What’s harder? Getting started or being able to keep going? And what drives you to continue making films?
They’re equally as hard – perhaps in slightly different ways. Getting started requires a
steadfast belief in what you’re making, even without a track record and convincing
people to join your cause without a guarantee that you can pull it off. But keeping going
also requires endurance and the pressure is on to make something as good or better
than the last project. Both require persuading people to believe in your vision – and
filmmaking is literally taking an idea from the ether and materializing it – that’s magic in
my mind but not an easy sell. I’m driven to make films despite the insanity of the
business because I’m addicted to expression.
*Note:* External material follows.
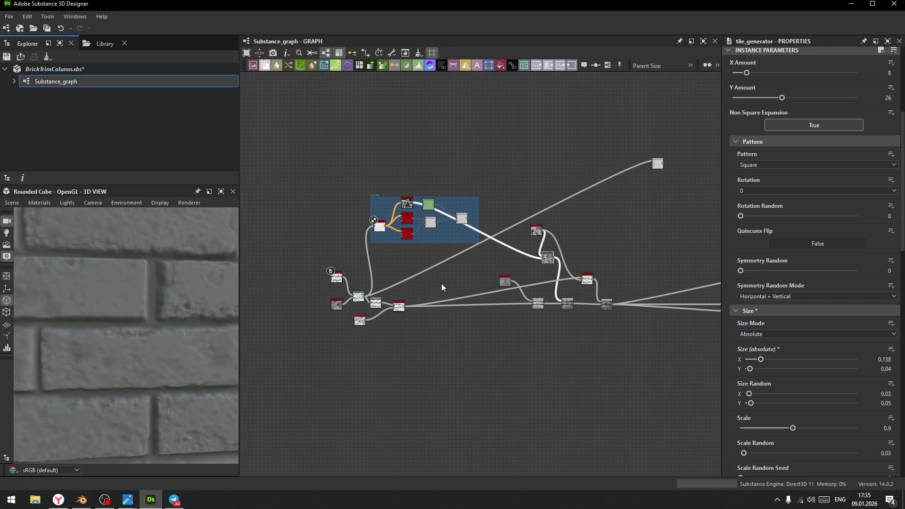
pyautogui.moveTo(526, 326); pyautogui.dragTo(508, 311, button='middle')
There’s nothing more beautiful that
saying something meaningful in visual language and it impacting people (hopefully
positively!) Given the state of the world, there’s a lot to be expressed.
How do you know when your story’s finished, when to walk away?
A film is never finished – it’s a living breathing creation in my mind! The key is ‘when to
walk away.’ I think it’s part instinct and part hard deadlines. In between, it’s about
managing time and resources so that you maximize each stage of the process which
includes not just the necessary work and collaboration but stepping back from the
material, refreshing your imagination and then returning with renewed perspective. To
me the fact that there are infinite possibilities is what makes the creative process so
exciting. At some point you just must say ‘enough is enough’ and let it go.
Where do you get your inspiration from?
There’s an expression I love ‘watching a blade of grass grow.’ It’s in moments of
stillness and observation that I find inspiration. An idea that is worth dedicating years
to, is like being struck by a bolt of lightning. It happens rarely in life and when it does, I
can feel a visceral reaction – my heart rate changes. There are smaller glimmers of
inspiration that happen throughout the creative process and those are usually
experiences, mental notes made sometimes years before that are filed away in the
subconscious, that come to light as if kismet. The key is being open to the inspiration
when it comes – ready for it.
What are the next project or projects you are beginning work on?
I’m currently working on a laugh-out-loud comedy, a departure from ‘Yellow Bus’ –
called ‘Yahoo Boy.’
A fiery widow falls for an online romance scammer and loses her life savings in a crypto
scheme. Convinced her life is doomed, she travels from her dreary Oregon town to vibrant
Nigeria to scam the scammer, instead getting a second chance at life.
We’re in the arduous stage of fundraising, my least favorite part of the process. Still
with a great screenplay and the right team things always materialize.
Filmmaker Bio:
Wendy Bednarz’s career began in NYC’s fashion industry, working for Stephen Sprouse in the old Andy WarholFactory. There she developed a taste for the offbeat and a love of both still and moving images.
Today, Wendy’s work engages multicultural narratives. She crosses-over between storytelling forms, film,photography and video installations. Her work screened and exhibited at venues worldwide, including New York MoMA, Montreal World Film Festival, Toronto International Film Festival and Venice Film Festival, She initiated Syrian Children’s Storybook (2019), traveling to Turkey where she worked with refugees to write/illustrate their own stories.
Wendy’s (writer/director) debut narrative feature film, Yellow Bus’ premiered at Toronto International Film Festival (2023). ‘Yellow Bus’ has garnered over twenty-five awards world-wide,
Wendy splits her time between New York City and The United Arab Emirates where she is an Associate Arts Professor of Film and New Media at New York University Abu Dhabi.
Her passion for visual language is underpinned by its power to transcend boundaries and touch on the pulse of what it means to be human.